- _Task prompt_
Reproduce the lines below word for word, starting at the very first line and stopping after the line that contains "[23, 80, 62, 130]".

- _Records_

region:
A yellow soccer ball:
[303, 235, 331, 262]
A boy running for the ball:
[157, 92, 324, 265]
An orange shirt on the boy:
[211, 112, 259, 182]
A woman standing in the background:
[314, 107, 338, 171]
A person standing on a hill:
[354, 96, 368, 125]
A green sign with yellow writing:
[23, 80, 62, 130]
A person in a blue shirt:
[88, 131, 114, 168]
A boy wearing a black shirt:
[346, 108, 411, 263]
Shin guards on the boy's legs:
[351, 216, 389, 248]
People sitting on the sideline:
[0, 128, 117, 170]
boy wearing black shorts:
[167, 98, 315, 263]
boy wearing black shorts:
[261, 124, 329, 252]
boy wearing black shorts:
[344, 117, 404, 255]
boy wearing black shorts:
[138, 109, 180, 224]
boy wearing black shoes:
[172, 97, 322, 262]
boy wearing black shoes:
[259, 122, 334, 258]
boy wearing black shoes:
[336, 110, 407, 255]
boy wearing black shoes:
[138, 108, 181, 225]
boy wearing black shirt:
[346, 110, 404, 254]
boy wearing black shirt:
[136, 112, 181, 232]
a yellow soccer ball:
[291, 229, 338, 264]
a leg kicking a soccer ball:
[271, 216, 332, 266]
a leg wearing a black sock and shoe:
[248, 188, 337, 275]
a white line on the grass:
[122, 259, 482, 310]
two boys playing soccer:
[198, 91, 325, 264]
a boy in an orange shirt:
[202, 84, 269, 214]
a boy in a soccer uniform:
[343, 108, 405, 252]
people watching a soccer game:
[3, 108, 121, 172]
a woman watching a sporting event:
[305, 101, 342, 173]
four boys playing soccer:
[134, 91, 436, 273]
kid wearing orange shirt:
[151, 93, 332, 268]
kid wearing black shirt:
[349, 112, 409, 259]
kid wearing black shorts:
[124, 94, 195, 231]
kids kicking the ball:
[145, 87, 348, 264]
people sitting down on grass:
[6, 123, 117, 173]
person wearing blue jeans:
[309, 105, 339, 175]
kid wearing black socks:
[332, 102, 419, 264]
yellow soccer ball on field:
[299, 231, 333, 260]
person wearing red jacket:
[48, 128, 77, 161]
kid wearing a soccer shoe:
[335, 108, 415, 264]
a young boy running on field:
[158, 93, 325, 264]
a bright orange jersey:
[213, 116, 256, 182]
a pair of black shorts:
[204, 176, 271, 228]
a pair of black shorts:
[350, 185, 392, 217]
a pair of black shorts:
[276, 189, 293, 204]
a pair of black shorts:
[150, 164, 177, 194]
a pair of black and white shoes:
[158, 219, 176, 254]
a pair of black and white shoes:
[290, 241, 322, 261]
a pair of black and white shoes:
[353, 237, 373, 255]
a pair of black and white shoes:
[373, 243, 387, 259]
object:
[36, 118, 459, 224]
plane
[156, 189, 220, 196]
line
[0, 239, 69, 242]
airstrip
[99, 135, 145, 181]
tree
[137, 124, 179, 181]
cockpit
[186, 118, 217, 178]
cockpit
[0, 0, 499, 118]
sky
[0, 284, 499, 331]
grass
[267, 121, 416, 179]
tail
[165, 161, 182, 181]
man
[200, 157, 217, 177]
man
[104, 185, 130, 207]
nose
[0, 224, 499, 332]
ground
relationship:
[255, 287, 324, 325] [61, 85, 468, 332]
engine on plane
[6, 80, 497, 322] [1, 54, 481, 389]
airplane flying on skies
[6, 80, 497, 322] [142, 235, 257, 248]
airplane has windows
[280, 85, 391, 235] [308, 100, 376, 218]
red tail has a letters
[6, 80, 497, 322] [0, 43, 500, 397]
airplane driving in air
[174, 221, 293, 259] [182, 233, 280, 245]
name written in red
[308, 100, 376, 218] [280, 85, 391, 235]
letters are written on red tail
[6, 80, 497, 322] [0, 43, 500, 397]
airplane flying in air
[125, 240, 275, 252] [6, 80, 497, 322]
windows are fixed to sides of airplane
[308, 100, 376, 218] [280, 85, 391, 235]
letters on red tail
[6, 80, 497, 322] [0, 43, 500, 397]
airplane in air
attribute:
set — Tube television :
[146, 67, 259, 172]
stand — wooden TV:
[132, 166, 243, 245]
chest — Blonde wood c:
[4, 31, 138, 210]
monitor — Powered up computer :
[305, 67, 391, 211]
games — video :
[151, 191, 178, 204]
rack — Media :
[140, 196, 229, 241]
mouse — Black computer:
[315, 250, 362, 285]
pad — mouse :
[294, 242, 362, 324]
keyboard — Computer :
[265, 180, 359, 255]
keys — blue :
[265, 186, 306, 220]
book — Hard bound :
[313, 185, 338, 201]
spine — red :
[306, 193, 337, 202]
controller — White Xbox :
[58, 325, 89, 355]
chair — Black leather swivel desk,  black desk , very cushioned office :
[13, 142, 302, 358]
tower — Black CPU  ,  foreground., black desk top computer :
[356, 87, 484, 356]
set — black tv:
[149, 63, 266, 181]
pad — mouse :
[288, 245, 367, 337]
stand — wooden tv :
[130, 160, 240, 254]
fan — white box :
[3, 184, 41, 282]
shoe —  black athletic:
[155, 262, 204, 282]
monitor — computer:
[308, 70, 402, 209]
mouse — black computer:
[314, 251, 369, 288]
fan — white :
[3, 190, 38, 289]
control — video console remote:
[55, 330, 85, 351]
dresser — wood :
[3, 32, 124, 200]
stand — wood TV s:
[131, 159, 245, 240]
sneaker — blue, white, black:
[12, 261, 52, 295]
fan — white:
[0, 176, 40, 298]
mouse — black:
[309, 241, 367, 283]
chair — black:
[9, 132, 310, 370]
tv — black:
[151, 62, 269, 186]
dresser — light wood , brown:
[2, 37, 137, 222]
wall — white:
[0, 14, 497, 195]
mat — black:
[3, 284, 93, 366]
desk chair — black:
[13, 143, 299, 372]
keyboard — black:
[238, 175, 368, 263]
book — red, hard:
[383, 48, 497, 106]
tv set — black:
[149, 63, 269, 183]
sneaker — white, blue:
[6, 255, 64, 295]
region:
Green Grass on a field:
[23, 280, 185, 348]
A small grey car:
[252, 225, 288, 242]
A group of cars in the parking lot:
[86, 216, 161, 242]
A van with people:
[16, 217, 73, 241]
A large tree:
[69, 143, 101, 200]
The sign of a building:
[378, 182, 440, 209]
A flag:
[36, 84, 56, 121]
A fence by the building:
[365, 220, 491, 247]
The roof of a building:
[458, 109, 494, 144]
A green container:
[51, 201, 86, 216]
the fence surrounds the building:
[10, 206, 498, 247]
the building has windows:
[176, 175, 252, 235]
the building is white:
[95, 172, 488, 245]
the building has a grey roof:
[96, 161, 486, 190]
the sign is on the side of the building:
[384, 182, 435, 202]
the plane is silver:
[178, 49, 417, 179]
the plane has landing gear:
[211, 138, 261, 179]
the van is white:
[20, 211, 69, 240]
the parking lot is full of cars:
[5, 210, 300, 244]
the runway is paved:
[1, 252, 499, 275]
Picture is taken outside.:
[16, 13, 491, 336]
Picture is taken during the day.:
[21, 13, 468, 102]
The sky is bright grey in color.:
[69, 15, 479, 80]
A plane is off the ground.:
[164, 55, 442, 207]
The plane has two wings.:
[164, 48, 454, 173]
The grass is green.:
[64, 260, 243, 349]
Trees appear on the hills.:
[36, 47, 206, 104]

- _Response below_
region:
A yellow soccer ball:
[303, 235, 331, 262]
A boy running for the ball:
[157, 92, 324, 265]
An orange shirt on the boy:
[211, 112, 259, 182]
A woman standing in the background:
[314, 107, 338, 171]
A person standing on a hill:
[354, 96, 368, 125]
A green sign with yellow writing:
[23, 80, 62, 130]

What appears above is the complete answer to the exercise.